U.S. Rep. Rodney Davis (R-Ill.) today praised the passage of the FY 2014 National Defense Authorization Act (NDAA), the mechanism to provide necessary authorities and funding for America's military, and lauded the inclusion a number of key provisions to help combat sexual assault in the military.
"This is the fifty-second consecutive NDAA and meets our goal of providing for a strong defense in an era of uncertain and declining resources," said Davis. "I'm also pleased that a number of provisions included in the legislation will help us combat sexual assault in the military. As the father of a 16 year old daughter, I believe we must root out the culture that has led to these unacceptable instances of sexual assault."
Among the provisions in the NDAA to address sexual assault in the military are protections for those that report sexual misconduct and mandatory sentencing requirements. It also enhances the rights of victims by providing them special counsel and resources in dealing with sexual assault.
Additionally, the legislation:
- Reforms the Uniform Code of Military Justice to eliminate the authority of commanders to dismiss a conviction by a court martial -- commanders have held this power since the earliest days of the military.
- Requires that victims' counsels provide legal assistance to the victims of sex-related offenses.
- Allows victims of sexual assault to apply for a permanent change of station or unit transfer.
- Mandates the processing for administrative separation of any service member guilty of an inappropriate and prohibited relationship.

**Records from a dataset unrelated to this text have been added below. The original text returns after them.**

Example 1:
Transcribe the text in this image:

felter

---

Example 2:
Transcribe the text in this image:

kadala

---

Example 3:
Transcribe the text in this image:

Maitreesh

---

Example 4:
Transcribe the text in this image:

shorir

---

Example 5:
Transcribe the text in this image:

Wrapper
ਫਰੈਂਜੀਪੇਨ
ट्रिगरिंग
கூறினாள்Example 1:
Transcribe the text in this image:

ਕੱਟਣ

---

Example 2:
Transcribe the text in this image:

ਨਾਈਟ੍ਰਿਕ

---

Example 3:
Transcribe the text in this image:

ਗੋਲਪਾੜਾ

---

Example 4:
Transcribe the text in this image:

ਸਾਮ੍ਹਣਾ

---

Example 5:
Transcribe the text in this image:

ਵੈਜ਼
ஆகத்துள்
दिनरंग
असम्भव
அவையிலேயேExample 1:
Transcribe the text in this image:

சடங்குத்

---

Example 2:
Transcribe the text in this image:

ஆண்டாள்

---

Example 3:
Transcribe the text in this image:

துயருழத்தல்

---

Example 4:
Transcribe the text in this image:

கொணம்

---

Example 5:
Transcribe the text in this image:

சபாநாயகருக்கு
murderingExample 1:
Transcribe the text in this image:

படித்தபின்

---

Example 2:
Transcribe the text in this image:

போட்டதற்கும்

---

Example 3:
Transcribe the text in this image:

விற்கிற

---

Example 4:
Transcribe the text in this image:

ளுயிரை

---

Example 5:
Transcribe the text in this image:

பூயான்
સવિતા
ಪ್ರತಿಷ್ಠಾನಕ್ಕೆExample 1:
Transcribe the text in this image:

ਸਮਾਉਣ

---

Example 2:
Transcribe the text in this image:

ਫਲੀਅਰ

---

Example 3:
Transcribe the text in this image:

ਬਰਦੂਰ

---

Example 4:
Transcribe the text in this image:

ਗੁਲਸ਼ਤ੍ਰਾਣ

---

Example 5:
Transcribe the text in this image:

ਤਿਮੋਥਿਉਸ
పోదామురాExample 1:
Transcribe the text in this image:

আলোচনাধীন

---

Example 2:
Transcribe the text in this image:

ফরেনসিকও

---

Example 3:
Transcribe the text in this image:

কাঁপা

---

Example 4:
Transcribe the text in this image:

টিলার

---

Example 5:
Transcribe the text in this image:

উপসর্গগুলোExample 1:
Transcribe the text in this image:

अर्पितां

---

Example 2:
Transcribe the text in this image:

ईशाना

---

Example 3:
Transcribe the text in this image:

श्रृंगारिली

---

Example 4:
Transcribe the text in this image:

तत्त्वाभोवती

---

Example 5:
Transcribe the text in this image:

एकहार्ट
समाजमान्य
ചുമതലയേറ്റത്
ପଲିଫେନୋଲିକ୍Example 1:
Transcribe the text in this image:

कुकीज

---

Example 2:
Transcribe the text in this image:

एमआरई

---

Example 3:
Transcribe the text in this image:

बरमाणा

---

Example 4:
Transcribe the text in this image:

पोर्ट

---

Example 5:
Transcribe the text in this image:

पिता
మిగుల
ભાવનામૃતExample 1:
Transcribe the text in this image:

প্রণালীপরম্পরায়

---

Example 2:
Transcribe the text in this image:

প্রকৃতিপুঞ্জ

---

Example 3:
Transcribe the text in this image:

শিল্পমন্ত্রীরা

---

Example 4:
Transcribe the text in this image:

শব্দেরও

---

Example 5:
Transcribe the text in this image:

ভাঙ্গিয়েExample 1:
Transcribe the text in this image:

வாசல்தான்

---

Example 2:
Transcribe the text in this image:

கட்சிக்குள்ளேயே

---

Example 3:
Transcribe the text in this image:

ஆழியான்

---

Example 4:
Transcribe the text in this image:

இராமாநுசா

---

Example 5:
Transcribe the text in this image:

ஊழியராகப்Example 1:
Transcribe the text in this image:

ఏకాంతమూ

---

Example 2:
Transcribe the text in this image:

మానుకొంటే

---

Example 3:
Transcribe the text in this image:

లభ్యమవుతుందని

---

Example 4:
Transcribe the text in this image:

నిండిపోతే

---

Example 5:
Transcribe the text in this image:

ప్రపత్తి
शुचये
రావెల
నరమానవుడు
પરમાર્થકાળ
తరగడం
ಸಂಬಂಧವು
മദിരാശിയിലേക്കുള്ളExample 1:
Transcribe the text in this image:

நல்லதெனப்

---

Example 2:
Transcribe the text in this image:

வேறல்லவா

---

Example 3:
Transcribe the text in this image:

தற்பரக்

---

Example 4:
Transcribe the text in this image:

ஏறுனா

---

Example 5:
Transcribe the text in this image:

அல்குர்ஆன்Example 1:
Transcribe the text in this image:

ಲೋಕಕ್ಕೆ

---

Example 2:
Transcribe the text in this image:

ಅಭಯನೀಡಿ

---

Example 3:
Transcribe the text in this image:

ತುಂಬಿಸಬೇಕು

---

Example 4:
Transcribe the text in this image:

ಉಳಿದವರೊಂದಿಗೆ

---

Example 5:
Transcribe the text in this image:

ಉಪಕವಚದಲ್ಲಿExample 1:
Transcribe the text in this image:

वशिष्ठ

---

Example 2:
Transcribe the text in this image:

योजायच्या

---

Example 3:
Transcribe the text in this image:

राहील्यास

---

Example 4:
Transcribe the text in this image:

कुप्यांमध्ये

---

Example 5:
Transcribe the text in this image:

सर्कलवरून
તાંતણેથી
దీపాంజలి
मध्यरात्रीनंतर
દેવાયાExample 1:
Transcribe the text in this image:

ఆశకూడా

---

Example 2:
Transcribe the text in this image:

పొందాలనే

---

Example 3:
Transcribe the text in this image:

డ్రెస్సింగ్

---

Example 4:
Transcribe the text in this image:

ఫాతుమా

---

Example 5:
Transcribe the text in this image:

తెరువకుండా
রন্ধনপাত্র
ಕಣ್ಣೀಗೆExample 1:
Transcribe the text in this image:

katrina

Also included in the NDAA is language from legislation co-sponsored by Davis, H.R. 1864, to extend whistleblower protections to victims of military sexual violence and protect whistleblowers from retaliation from within their ranks if they report sexual misconduct.
"In 2012 alone more than 26,000 men and women in our military were victims of sexual assault, yet only a fraction of those victims actually filed a report," said Davis. "I am pleased that Congress has responded quickly to protect and support victims of military sexual assault."
The bill passed the House on a bipartisan vote of 315-107 on Friday, June 14th.